Bom, gente, ou você mesmo que está lendo essa merda. Não sei por que estou fazendo isso, mas cá entre nós, não vou preferir ficar selecionando algum pobre coitado da lista de amigos pra ficar falando numa janela do MSN os pormenores de acontecimentos recentes de minha excelsa existência, também não, publicar no facebook o que senti em determinada situação. Indo logo no ponto, vou primeiro começar com alguns desabafos ”gayzísticos” sobre meus MELHORES dias do ano de 2011, praticamente podre, só não por determinados
eventos. Não poderia me olvidar também das porralhadas burras que o personagem [Eu] fez!
“Era uma vez”, num dia [manhã, seu cágado] pouco cáustico e nublado, um rapaz vacilante, sem tantos rumos, escassamente rebelde, lacunoso e [porra, eu estou escrevendo isso às 02h00min da manhã de uma segunda-feira, que merda. Mas não tem nada pra falar desse fdp que sou eu mesmo]... Hum, pulando essa parte. Esse cara aí mesmo, [Eu, que puta merda, você já sabe] estava a caminho de conhecer uma entidade mística [real] que mudaria o sentido de sua dita. O nome de este tal ser, de sexo feminino era Thais [olha, daqui pra frente esse nome, ela, vai ser muito citada então, está aí, “Ela”], cujo creio eu que é a moral de tudo. Enfim... Este rapaz de aproximadamente [não é da sua conta] “proporcionados” anos, fora ansiosamente titubeando pelas ruas ao encontro da divinal presença, [Ela] nervoso e com as pernas quase não contendo seu próprio peso [fracote], o rapaz teve “peito” [sei não] e foi logo andando firmemente pós ver que a “mina” estava no local determinado que combinaram [mas esse cuzão estava gelado no caminho até lá]. Se conheceram, e o rapaz viu que não fora tão ruim quanto ajuizou, muito ao contrário, mal sabia ele [ele imaginava sim] que esse “brotinho” seria a mulher de sua vida. O tempo passou, a amizade foi ficando colorida, daí você sabe né, foi rolando, rolando, e tome-lhe rola! Não, não tome não. O rapaz que [já tá na hora de falar pelo nome] atendia por Felipe, se apaixonou pela mística [real] Thais, que lhe meteu a varinha e fodeu com a vida do pobre Felipe, que tomado de amor foi jogado aos confins de sua jaula e que lá ficou até apurado dia.

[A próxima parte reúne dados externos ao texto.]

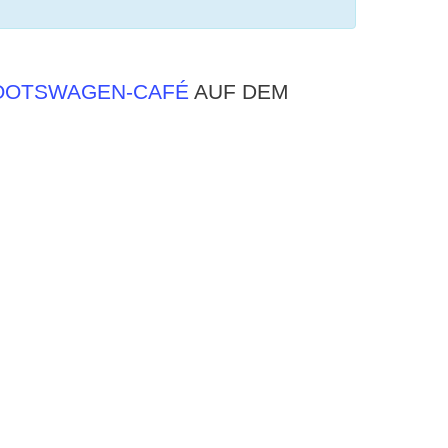
OOTSWAGEN-CAFÉ
AUF DEM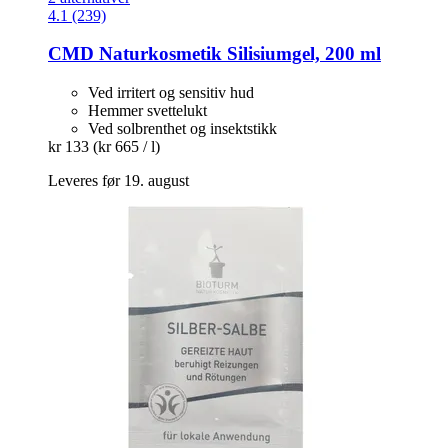
4.1 (239)
CMD Naturkosmetik
Silisiumgel, 200 ml
Ved irritert og sensitiv hud
Hemmer svettelukt
Ved solbrenthet og insektstikk
kr 133
(kr 665 / l)
Leveres før 19. august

Sua vida com Thais era divertida, ele a amava, ela o amava, um dia, todavia desobedecendo e ignorando os avisos de sua responsável a criança moscou e pulou do barco pra tocar a água, sendo assim raptada por uma grande piranha. A criança inocente, praticamente cheia de biscoitinhos de bosta na calça por medo ponderou numa fração de segundos ainda sendo furada pelos lancinantes dentes da puta da piranha que, era um filho da puta por ignorar a chefe. Todo arrependido ele gritava por socorro [depois que faz a merda vem pedir assistência, né], sua sorte, [e ponha sorte nisso], é que a chefe era fodástica e responsável o bastante com o menino burro, e foi logo pegando o menino pelo colarinho da camisa e puxando o moleco. Claro, o moleco levou uns tapas, mas aprendeu a lição, nunca mais desobedecer a uma ordem, e mandado ou não, ele tem é que ficar na dele, melhor que isso, não dá.
PS: Desculpa aí, escrevi assim pra botar um pouco mais de comédia, espero que tenham gostado.